Your Checkup

Therapists receive training in Graston Technique

by Erin Cox | Dec 14, 2015

Graston Technique helps with tension in soft tissue The Therapy Solutions team at Van Wert County Hospital has recently completed training in Graston Technique®, a procedure that treats areas of soft tissue restriction and tightness in muscles, tendons, and ligaments that can reduce range of motion.

Graston Technique® is a type of Instrument-Assisted Soft Tissue Mobilization (IASTM).  Graston Technique® is preferred over other systems of IASTM because of the required education before a facility can be labeled certified, the instrument design and weight, the treatment angles, and the technique process.
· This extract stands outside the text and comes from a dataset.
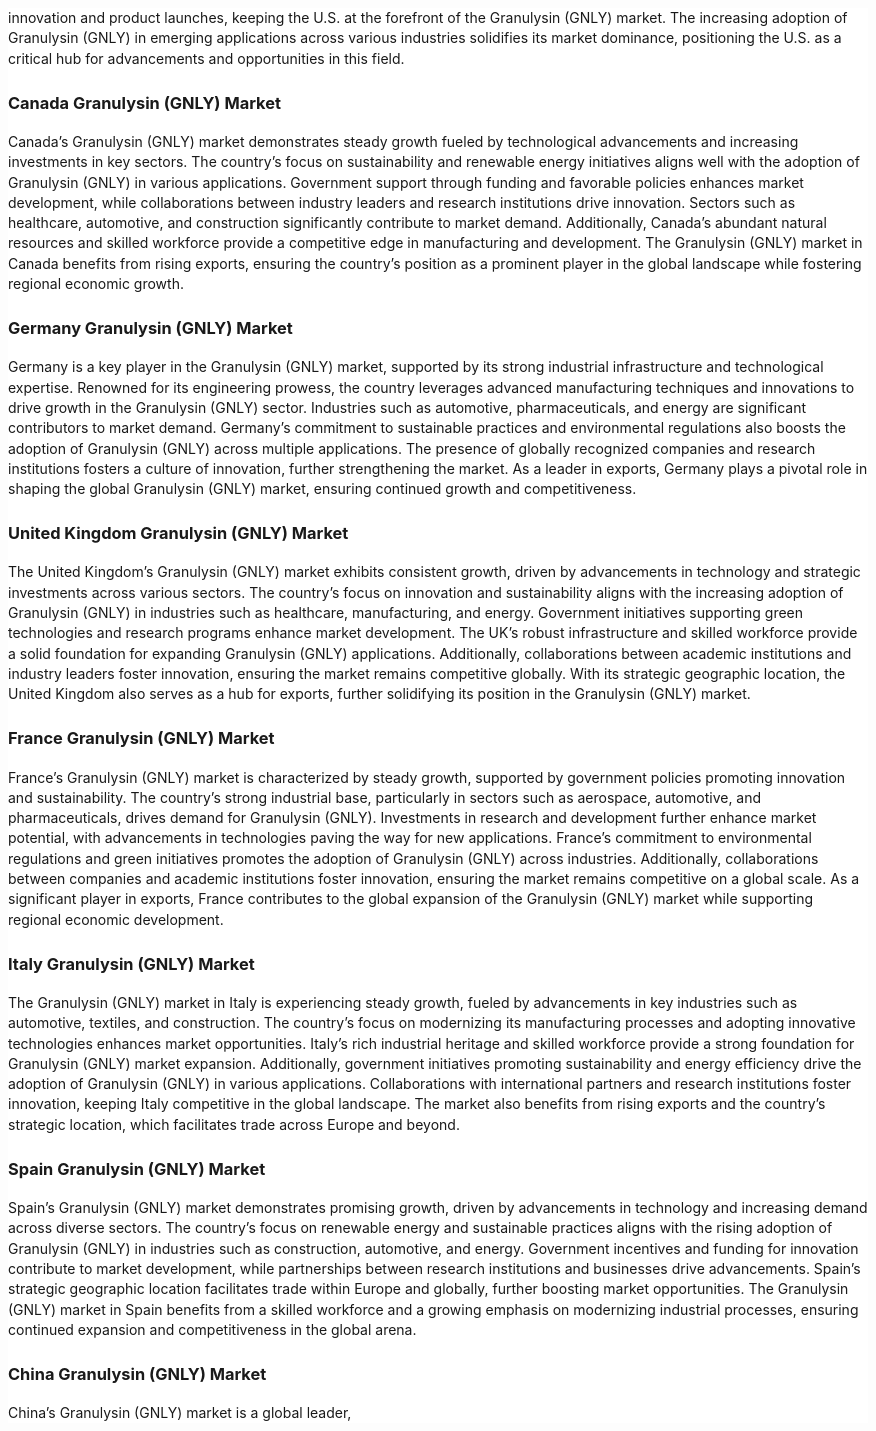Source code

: innovation and product launches, keeping the U.S. at the forefront of the Granulysin (GNLY) market. The increasing adoption of Granulysin (GNLY) in emerging applications across various industries solidifies its market dominance, positioning the U.S. as a critical hub for advancements and opportunities in this field.</p><h3>Canada Granulysin (GNLY) Market</h3><p>Canada&rsquo;s Granulysin (GNLY) market demonstrates steady growth fueled by technological advancements and increasing investments in key sectors. The country&rsquo;s focus on sustainability and renewable energy initiatives aligns well with the adoption of Granulysin (GNLY) in various applications. Government support through funding and favorable policies enhances market development, while collaborations between industry leaders and research institutions drive innovation. Sectors such as healthcare, automotive, and construction significantly contribute to market demand. Additionally, Canada&rsquo;s abundant natural resources and skilled workforce provide a competitive edge in manufacturing and development. The Granulysin (GNLY) market in Canada benefits from rising exports, ensuring the country&rsquo;s position as a prominent player in the global landscape while fostering regional economic growth.</p><h3>Germany Granulysin (GNLY) Market</h3><p>Germany is a key player in the Granulysin (GNLY) market, supported by its strong industrial infrastructure and technological expertise. Renowned for its engineering prowess, the country leverages advanced manufacturing techniques and innovations to drive growth in the Granulysin (GNLY) sector. Industries such as automotive, pharmaceuticals, and energy are significant contributors to market demand. Germany&rsquo;s commitment to sustainable practices and environmental regulations also boosts the adoption of Granulysin (GNLY) across multiple applications. The presence of globally recognized companies and research institutions fosters a culture of innovation, further strengthening the market. As a leader in exports, Germany plays a pivotal role in shaping the global Granulysin (GNLY) market, ensuring continued growth and competitiveness.</p><h3>United Kingdom Granulysin (GNLY) Market</h3><p>The United Kingdom&rsquo;s Granulysin (GNLY) market exhibits consistent growth, driven by advancements in technology and strategic investments across various sectors. The country&rsquo;s focus on innovation and sustainability aligns with the increasing adoption of Granulysin (GNLY) in industries such as healthcare, manufacturing, and energy. Government initiatives supporting green technologies and research programs enhance market development. The UK&rsquo;s robust infrastructure and skilled workforce provide a solid foundation for expanding Granulysin (GNLY) applications. Additionally, collaborations between academic institutions and industry leaders foster innovation, ensuring the market remains competitive globally. With its strategic geographic location, the United Kingdom also serves as a hub for exports, further solidifying its position in the Granulysin (GNLY) market.</p><h3>France Granulysin (GNLY) Market</h3><p>France&rsquo;s Granulysin (GNLY) market is characterized by steady growth, supported by government policies promoting innovation and sustainability. The country&rsquo;s strong industrial base, particularly in sectors such as aerospace, automotive, and pharmaceuticals, drives demand for Granulysin (GNLY). Investments in research and development further enhance market potential, with advancements in technologies paving the way for new applications. France&rsquo;s commitment to environmental regulations and green initiatives promotes the adoption of Granulysin (GNLY) across industries. Additionally, collaborations between companies and academic institutions foster innovation, ensuring the market remains competitive on a global scale. As a significant player in exports, France contributes to the global expansion of the Granulysin (GNLY) market while supporting regional economic development.</p><h3>Italy Granulysin (GNLY) Market</h3><p>The Granulysin (GNLY) market in Italy is experiencing steady growth, fueled by advancements in key industries such as automotive, textiles, and construction. The country&rsquo;s focus on modernizing its manufacturing processes and adopting innovative technologies enhances market opportunities. Italy&rsquo;s rich industrial heritage and skilled workforce provide a strong foundation for Granulysin (GNLY) market expansion. Additionally, government initiatives promoting sustainability and energy efficiency drive the adoption of Granulysin (GNLY) in various applications. Collaborations with international partners and research institutions foster innovation, keeping Italy competitive in the global landscape. The market also benefits from rising exports and the country&rsquo;s strategic location, which facilitates trade across Europe and beyond.</p><h3>Spain Granulysin (GNLY) Market</h3><p>Spain&rsquo;s Granulysin (GNLY) market demonstrates promising growth, driven by advancements in technology and increasing demand across diverse sectors. The country&rsquo;s focus on renewable energy and sustainable practices aligns with the rising adoption of Granulysin (GNLY) in industries such as construction, automotive, and energy. Government incentives and funding for innovation contribute to market development, while partnerships between research institutions and businesses drive advancements. Spain&rsquo;s strategic geographic location facilitates trade within Europe and globally, further boosting market opportunities. The Granulysin (GNLY) market in Spain benefits from a skilled workforce and a growing emphasis on modernizing industrial processes, ensuring continued expansion and competitiveness in the global arena.</p><h3>China Granulysin (GNLY) Market</h3><p>China&rsquo;s Granulysin (GNLY) market is a global leader,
“Graston Technique is a form of therapy that many doctors recommend,” Debby Compton, the director of physical rehabilitation at Van Wert County Hospital, said. “We are happy to have our therapists trained in a technique that will better serve our patients.”

Patients claim to notice improvements in a short amount of time.

By using the stainless steel instruments used in Graston Technique®, trained clinicians can feel areas of restriction in the muscles and soft tissue. Once those areas are identified, then the clinician can use the instruments to break up the tightness and restrictions

Users of Graston Technique®, also referred to as GT, claim it decreases overall time of treatment which allows for a faster recovery, reduces need for anti-inflammatory medication, and resolves chronic conditions thought to be permanent.

"GT has been an integral and largely beneficial application in our care and treatment of the acute and chronic conditions that affect professional baseball players,” Lonnie Soloff, senior director of medical services for the Cleveland Indians, said on the GT website. “Our efforts at edema reduction in acute ankle sprains and contusions (hit by pitch, foul tips) have been more successful as a direct result of implementing GT in our protocols. We have seen tremendous outcome results in chronic conditions such as tendinosis, scar tissue impediments and fascial pain syndromes. Our athletes often present to the athletic training room requesting GT."

The GT-trained therapists, both the physical and occupational therapists, at Van Wert County Hospital are already noticing improvements in their patients who have started receiving GT therapy.

“We have patients who really like GT and we are excited to see what a difference this makes for our patients,” Compton said.